Basbakan Alevilerden özür dilesin
Hadi diyelim ki yürüyen merdivene tersten biniyor…
Hadi diyelim ki Somali yerine Kenya’ya gidiyor…
Hadi diyelim ki sinir bölgesini ziyaret edip ‘Burada vahsi hayvan var mi? Tavsan filan…’ diye soruyor…
Hadi CHP tarihinin en büyük kampanyasini yaptigi referandumda oy kullanmayi basaramiyor…
Hadi ‘Cephede çömelmem’ deyip, girtlak hizasina kadar yükseltilmis kum torbalarinin arkasinda poz veriyor…
Hadi belediye baskani olmaya çabaladigi sehrin ilçelerini tanimiyor…
Hadi baskalarina ‘havuzlu villa’ sahibi olmakla suçlarken, kendi havuzlu kooperatif evini görmüyor…
Hadi bunlar olur diyelim.
Hadi üzerinde hiç durmayalim.
Hadi empati yapalim ve bütün bunlari küçük, sevimli, ‘tolere edilebilir gaflar’ sayalim.
Peki, ‘Biz CHP olarak Dersim’le yüzlesiriz… CHP tarihiyle yüzlesmekten kaçmaz. Ülkenin Basbakani olarak Erdogan Dersim’le ilgili özür dilemeye hazir mi?’ sözlerini nereye koyacagiz?
Nasil tevil edecegiz?
Hangi mantiga oturtacagiz?
Inanamayacaksiniz ama aynen böyle söylüyor Dersimli Kemal Kiliçdaroglu… ‘Basbakan Erdogan Dersim’de yasananlar konusunda özür dilemeye hazir mi?’
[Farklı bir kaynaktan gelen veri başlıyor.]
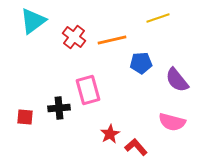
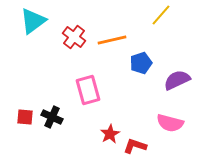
yellow line: moved 3 px right, 3 px up; rotated 30 degrees counterclockwise
blue pentagon: rotated 15 degrees counterclockwise
purple semicircle: rotated 104 degrees clockwise
black cross: moved 7 px left, 9 px down; rotated 30 degrees clockwise
pink semicircle: moved 2 px left, 1 px down
red L-shape: moved 1 px left, 1 px up; rotated 30 degrees counterclockwise
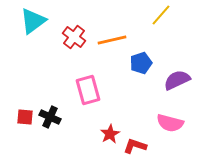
black cross: moved 2 px left
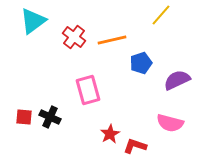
red square: moved 1 px left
Erdogan niçin özür dileyecekmis?
Kendisi anlatsin: ‘Cezayir’in bagimsizligiyla ilgili olarak dönemin hükümeti (Menderes hükümeti) ‘olumlu’ oy kullanmadi. Ancak, Cezayir’e gidip özür dileyen isim ise baska bir basbakandi, Turgut Özal’di… O dönemin devlet politikasi ‘ret’ oyu kullanmak yönündeydi. Bu örnege paralel olarak, Dersim’le ilgili Sayin Erdogan, Basbakan olarak özür dilemesi gereken öncelikli isimdir…’
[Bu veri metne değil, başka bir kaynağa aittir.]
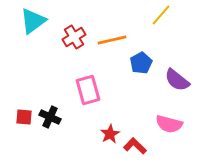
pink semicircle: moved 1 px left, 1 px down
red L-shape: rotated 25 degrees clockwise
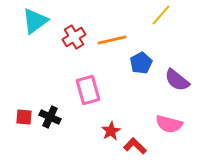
cyan triangle: moved 2 px right
red star: moved 1 px right, 3 px up
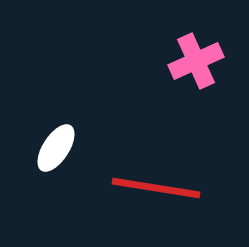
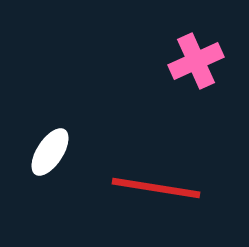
white ellipse: moved 6 px left, 4 px down
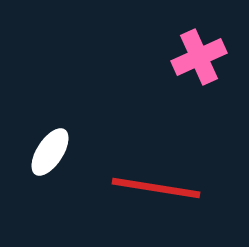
pink cross: moved 3 px right, 4 px up
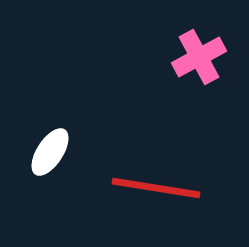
pink cross: rotated 4 degrees counterclockwise
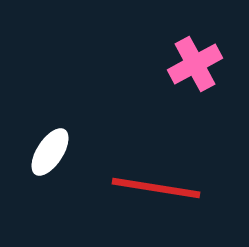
pink cross: moved 4 px left, 7 px down
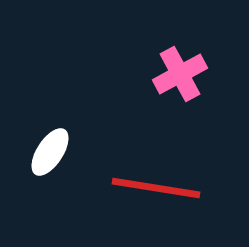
pink cross: moved 15 px left, 10 px down
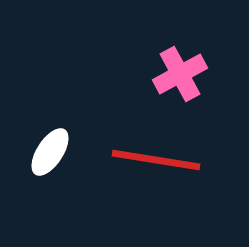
red line: moved 28 px up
Hadi yine empati yapalim ve kendisinin de buyurdugu gibi, Dersim’de olup bitenlerin hesabini, devleti yöneten kisi olarak Basbakan Erdogan’dan soralim.
Iyi de, sen, ‘özür’ gerektirecek kadar mühimsedigin bu meselenin parti içinde konusulmasini bile istemiyorsun.
Önce kendin konus, sanli tarihinle yüzles, isin esasini kurcala, sorumlularin açiga çikarilmasini sagla, sonra baskalarindan özür bekle…
Konusmaktan (yüzlesmekten) bile imtina ettigin bir meselenin özrünü neden baskalarinin sirtina yüklüyorsun?
Neden ‘Hüseyin Aygün susturulsun’ diyenleri hosgörülü bir tebessümle karsiliyorsun?
Neden ‘CHP, yeni CHP olmak istiyorsa, eskisiyle arasina mesafe koymalidir’ diyenlere, ‘CHP’nin tarihi bizim onurumuzdur’ karsiligini veriyorsun?
Neden bütün ‘özürlük’ meselelerinizde oldugu gibi, Dersim meselesini de halinin altina süpürmeyi tercih ediyorsun?
Hem ‘Biz CHP olarak Dersim’le yüzlesiriz… CHP tarihiyle yüzlesmekten kaçmaz’ diyeceksin, hem de ‘O günün CHP’sini o günün kosullari içinde degerlendirmek gerekir. CHP o zaman devletin partisiydi’ deyip, sorumluluktan kaçacaksin.
Basbakan ‘devlet adina’ Alevilerden özür dilese, eski defterleri açacak misin?
Istiklal Mahkemeleri ve Varlik Vergisi meselesini kurcalayacak misin?
Madem CHP’nin tarihi onurunuzdur, ‘Nazim Hikmet’i zindanlarda biz çürüttük, bazi darbelere biz zemin hazirladik, Ali Sükrü Bey’in gaybubetinden biz sorumluyuz… Çok partili parlamenter sisteme son verdik, ülkeyi tek parti diktasiyla yönettik… Bu onur bize aittir. Biz ayni zamanda ‘açik oy, gizli tasnif’ uygulamasinin mucidiyiz’ diyecek misin?